Eric Hartz: It's been an exciting season in Cleveland, but mostly for the wrong reasons. The Browns have struggled on the field and had plenty of distractions off of it. You've been following the team closely. Do you think Romeo Crennel survives to coach the team next year?
Barry McBride: It's been a hugely disappointing season for the Browns, who were expected to return to prominence and Super Bowl contention for the first time in nearly 20 years.
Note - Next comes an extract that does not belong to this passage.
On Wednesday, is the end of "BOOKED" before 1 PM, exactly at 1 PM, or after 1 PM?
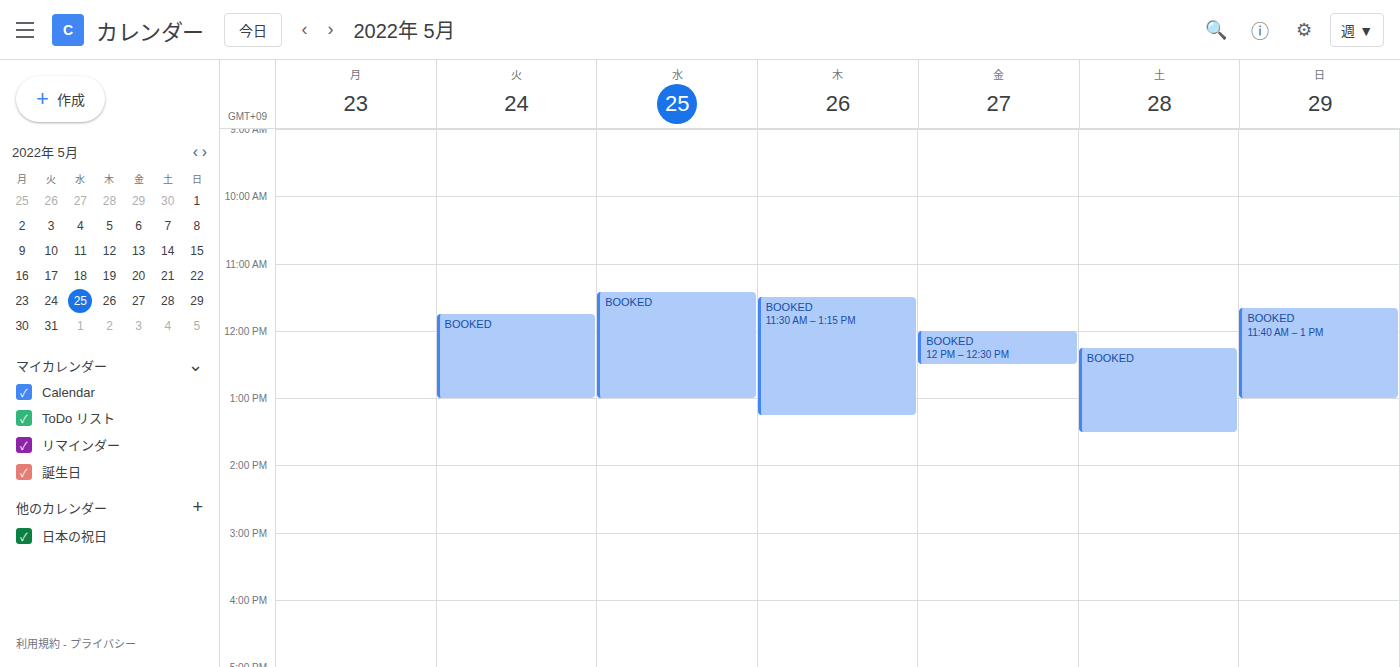
1:00 PM -- exactly at 1 PM, on the 1 PM line.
The season has collapsed spectacularly, and the coach and team's quarterback have been the focus of discontent.
It's unlikely that Crennel returns in 2009. The team's lack of success this season can't be entirely traced to him, although some in the media have certainly tried to make Crennel the scapegoat for the vast majority of the team's problems.
The Browns have faced a far more difficult season in 2008 than their easy schedule the previous campaign, and they haven't had the good fortune with injuries they enjoyed last year. Many of the issues the team has faced are tied to their personnel either being injured or not playing as well as last season. At the same time, Crennel's decisions on personnel and defensive scheme have left him open to question, and the team appears unfocused and undisciplined. It's clearly time for a different voice.
Recent comments by owner Randy Lerner and GM Phil Savage make it clear that the team will re-evaluate their coaching staff and front office during the off-season. Savage's job is in danger as well, but Lerner does not appear set to make any decisions until January.
EH: Brady Quinn looked like a bright spot since taking over for Derek Anderson. Now, however, Quinn's season is over and Anderson's back in charge. What does he need to do to get back to playing like the Derek Anderson of 2007 and not 2008?
BM: Derek Anderson is largely still the same quarterback he was in college. He's big, has a rocket arm, and doesn't dwell on mistakes. He also tends to spray the ball all over the field.
In order to be successful, the immobile Anderson relies on good protection so that he can wait until the last possible second to release the ball, and his primary targets (Braylon Edwards, Kellen Winslow) need to be at the top of their game, making Anderson look better by taking the ball away from defenders. Anderson actually began struggling in the latter half of the 2007 season as opposing clubs learned how to better defend against the Cleveland attack, and his slide accelerated in 2008.
One of the reasons that he has struggled is that his surrounding cast is not playing at the same high level as last year. A key receiver, Joe Jurevicius, is not available to pull coverage from Edwards, and save drives with clutch third-down catches.
The pass protection hasn't been as good, and Jamal Lewis looks a half-step slower than last year. The team's investment in WR Donte Stallworth has been a complete misfire. When Edwards does get the ball, he's been dropping it with regularity. Anderson is simply not a good enough quarterback to compensate when the offensive unit slips.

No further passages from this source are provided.